Bu sene okuduğum en güzel kitaplardan biriydi. Felsefeyle yollarımız hayatın bir yerinde kesişiyor, hiç ilgisi olmayan biri bile lisede illa ki felsefe dersi alıyor. O zaman içimizde bir merak kırıntısı, alevlenmeye hazır bir kıvılcım varsa minik bir Sokrates gibi takılıyoruz bir süre. Okuyoruz, araştırıyoruz. Ama felsefenin alanı derya deniz. Sonra sıkılıp peşini bırakıyoruz.
Her sabah uyandığında varolduğuna, kendini nerede bulduğuna, kim olduğuna şaşırmak ve bu hayret duygusunu hiç kaybetmemek. Jostein Gaarder sanırım hayatı böyle yaşıyor ve bu sorgulayan, aç ve açık zihniyle inanılmaz kitaplar yazıyor. Felsefeden ve mitolojiden beslenen, böylesine dahiyane bir roman yazmak. Bu hayret ve hayranlık duygusundan ortaya yaratıcı bir eser çıkarmak, geçip gittiğimiz dünyaya böyle bir iz bırakmak. Gaarder olsam daha başka bir şey istemezdim. Bir gün mutlaka bu kitabı doya doya tekrar okuyacağım. Hayran kaldım.
Sokrates gibi konuşabilirim ben de: Hiçbir şey bilmediğimi biliyorum. Ama bir Jokerin hâlâ dünyayı dolaştığından eminim. Dünyada durgunluğa hiç izin vermeyecek o. Her zaman ve her yerde deli şapkası ve şıngırdayan çıngıraklarıyla küçük bir deli çıkabilir ortaya. Ve gözlerimizin ta içine bakıp sorar: Kimiz biz? Nereden geliyoruz?
Her şeyi parçalayamıyor zaman. Kartların arasında, yüzyıllar boyunca tek bir sütdişini yitirmeden oraya buraya sıçrayan bir Joker var.

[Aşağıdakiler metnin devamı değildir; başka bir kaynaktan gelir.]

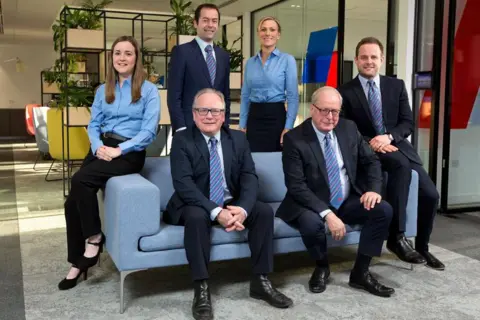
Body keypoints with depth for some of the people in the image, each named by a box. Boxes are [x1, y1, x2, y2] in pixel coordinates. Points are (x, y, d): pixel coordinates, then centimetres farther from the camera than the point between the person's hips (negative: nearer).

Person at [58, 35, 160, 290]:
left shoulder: (148, 90, 1)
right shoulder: (103, 90, 18)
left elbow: (148, 131, -9)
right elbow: (93, 125, 12)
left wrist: (119, 150, -18)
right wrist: (98, 146, -10)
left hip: (130, 152, -5)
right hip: (101, 148, 5)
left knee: (80, 180, -28)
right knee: (72, 202, -10)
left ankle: (94, 237, -8)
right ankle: (78, 261, 5)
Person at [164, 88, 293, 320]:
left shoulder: (238, 139, 4)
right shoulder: (182, 140, -8)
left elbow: (250, 177, -5)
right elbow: (183, 183, -19)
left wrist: (242, 209, -26)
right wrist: (216, 212, -32)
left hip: (232, 203, 4)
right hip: (197, 205, -4)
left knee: (264, 211, -19)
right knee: (196, 217, -35)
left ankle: (260, 281, -8)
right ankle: (201, 290, -25)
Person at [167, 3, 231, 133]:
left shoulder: (224, 55, 13)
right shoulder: (181, 51, -4)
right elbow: (173, 95, -8)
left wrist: (225, 124, 9)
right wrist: (180, 127, -14)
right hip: (189, 126, -5)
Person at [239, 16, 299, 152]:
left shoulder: (287, 60, -2)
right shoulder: (250, 62, 9)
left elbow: (293, 97, -6)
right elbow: (245, 96, 11)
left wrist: (288, 127, -13)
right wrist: (242, 125, 4)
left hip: (276, 116, -3)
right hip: (254, 117, 3)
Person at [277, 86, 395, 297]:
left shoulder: (349, 128, 3)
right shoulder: (294, 139, -14)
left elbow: (372, 161, 10)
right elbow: (296, 186, -20)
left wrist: (373, 189, -11)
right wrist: (327, 214, -30)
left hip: (348, 202, 5)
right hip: (313, 205, -5)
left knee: (384, 210, -19)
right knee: (312, 223, -36)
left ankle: (360, 272, -4)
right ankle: (322, 267, -2)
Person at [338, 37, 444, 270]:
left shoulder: (396, 86, 10)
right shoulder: (345, 92, 1)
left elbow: (408, 123, 6)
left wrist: (388, 137, -15)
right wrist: (370, 143, -19)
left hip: (398, 145, 4)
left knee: (430, 194, -8)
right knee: (401, 165, -36)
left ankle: (422, 247, 18)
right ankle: (396, 236, -29)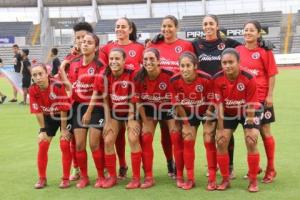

Evet! Bu, insanın varolma karşısında duyduğu hayretin hiç kaybolmayacağından başka bir şey demek değildi. Gerçi bu şaşırabilme yeteneği, çok az rastlanan bir şeydi, ama buna karşılık, hiçbir zaman tamamıyla yok olmayacaktı. İçinde jokerlerin koşuşturabileceği bir tarih ve insanlık varoldukça hep yeniden ortaya çıkabilecekti. Eski Atina'da Sokrates vardı, Arendal'da da, ayıptır söylemesi, babamla ben. Gerçi öyle çok değildik biz jokerler, ama tabii jokerin olduğu başka yerler ve zamanlar da hep vardı.
Biz insanların, hayat gibi anlaşılmaz bir şeye alışmamız, birden çok acıklı geldi bana. Bir gün geliyor, varolmamızı çok olağan bulmaya başlıyoruz ve sonra, evet sonra bir daha ancak bu dünyadan ayrılmak zorunda olduğumuzda düşünüyoruz bunu.
Ve eğer dünya bir sihirbazlık eseriyse, o zaman bir sihirbazın da mutlaka olması gerekir. Günün birinde onun maskesini düşürmeyi umuyorum. Ama bir kez olsun kendini bize göstermeyen bir sihirbazın oyununu ortaya çıkarmak, pek kolay olmasa gerek.